#### Data records:
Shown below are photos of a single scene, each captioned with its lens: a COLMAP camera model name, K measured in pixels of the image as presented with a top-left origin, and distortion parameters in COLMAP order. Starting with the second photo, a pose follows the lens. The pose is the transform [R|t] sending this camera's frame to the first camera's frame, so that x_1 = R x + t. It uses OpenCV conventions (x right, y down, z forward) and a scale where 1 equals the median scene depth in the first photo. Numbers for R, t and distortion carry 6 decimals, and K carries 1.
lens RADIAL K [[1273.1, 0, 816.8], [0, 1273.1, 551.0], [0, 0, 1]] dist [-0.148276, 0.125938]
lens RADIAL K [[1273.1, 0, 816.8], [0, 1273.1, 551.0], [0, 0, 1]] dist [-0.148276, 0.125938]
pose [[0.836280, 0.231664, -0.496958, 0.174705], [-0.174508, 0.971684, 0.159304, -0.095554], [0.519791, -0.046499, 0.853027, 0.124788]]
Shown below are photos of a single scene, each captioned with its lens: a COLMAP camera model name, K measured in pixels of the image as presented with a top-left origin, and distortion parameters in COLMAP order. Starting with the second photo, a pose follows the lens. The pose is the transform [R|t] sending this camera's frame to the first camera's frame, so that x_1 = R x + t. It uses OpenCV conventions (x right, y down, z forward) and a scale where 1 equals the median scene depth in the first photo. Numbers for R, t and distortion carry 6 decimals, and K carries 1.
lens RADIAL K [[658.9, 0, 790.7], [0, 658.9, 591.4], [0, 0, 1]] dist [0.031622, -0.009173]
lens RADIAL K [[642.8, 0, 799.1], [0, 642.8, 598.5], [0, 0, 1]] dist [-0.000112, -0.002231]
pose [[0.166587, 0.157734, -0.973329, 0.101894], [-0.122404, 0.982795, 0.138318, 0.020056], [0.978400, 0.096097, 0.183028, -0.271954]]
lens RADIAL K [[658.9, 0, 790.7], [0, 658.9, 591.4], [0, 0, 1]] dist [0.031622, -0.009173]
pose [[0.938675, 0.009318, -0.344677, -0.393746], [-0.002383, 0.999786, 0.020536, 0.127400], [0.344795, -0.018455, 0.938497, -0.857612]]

#### Exercise aim:
Make an exact copy of the material above.

#### Response to the exercise:
Shown below are photos of a single scene, each captioned with its lens: a COLMAP camera model name, K measured in pixels of the image as presented with a top-left origin, and distortion parameters in COLMAP order. Starting with the second photo, a pose follows the lens. The pose is the transform [R|t] sending this camera's frame to the first camera's frame, so that x_1 = R x + t. It uses OpenCV conventions (x right, y down, z forward) and a scale where 1 equals the median scene depth in the first photo. Numbers for R, t and distortion carry 6 decimals, and K carries 1.
lens RADIAL K [[1273.1, 0, 816.8], [0, 1273.1, 551.0], [0, 0, 1]] dist [-0.148276, 0.125938]
lens RADIAL K [[1273.1, 0, 816.8], [0, 1273.1, 551.0], [0, 0, 1]] dist [-0.148276, 0.125938]
pose [[0.836280, 0.231664, -0.496958, 0.174705], [-0.174508, 0.971684, 0.159304, -0.095554], [0.519791, -0.046499, 0.853027, 0.124788]]
Shown below are photos of a single scene, each captioned with its lens: a COLMAP camera model name, K measured in pixels of the image as presented with a top-left origin, and distortion parameters in COLMAP order. Starting with the second photo, a pose follows the lens. The pose is the transform [R|t] sending this camera's frame to the first camera's frame, so that x_1 = R x + t. It uses OpenCV conventions (x right, y down, z forward) and a scale where 1 equals the median scene depth in the first photo. Numbers for R, t and distortion carry 6 decimals, and K carries 1.
lens RADIAL K [[658.9, 0, 790.7], [0, 658.9, 591.4], [0, 0, 1]] dist [0.031622, -0.009173]
lens RADIAL K [[642.8, 0, 799.1], [0, 642.8, 598.5], [0, 0, 1]] dist [-0.000112, -0.002231]
pose [[0.166587, 0.157734, -0.973329, 0.101894], [-0.122404, 0.982795, 0.138318, 0.020056], [0.978400, 0.096097, 0.183028, -0.271954]]
lens RADIAL K [[658.9, 0, 790.7], [0, 658.9, 591.4], [0, 0, 1]] dist [0.031622, -0.009173]
pose [[0.938675, 0.009318, -0.344677, -0.393746], [-0.002383, 0.999786, 0.020536, 0.127400], [0.344795, -0.018455, 0.938497, -0.857612]]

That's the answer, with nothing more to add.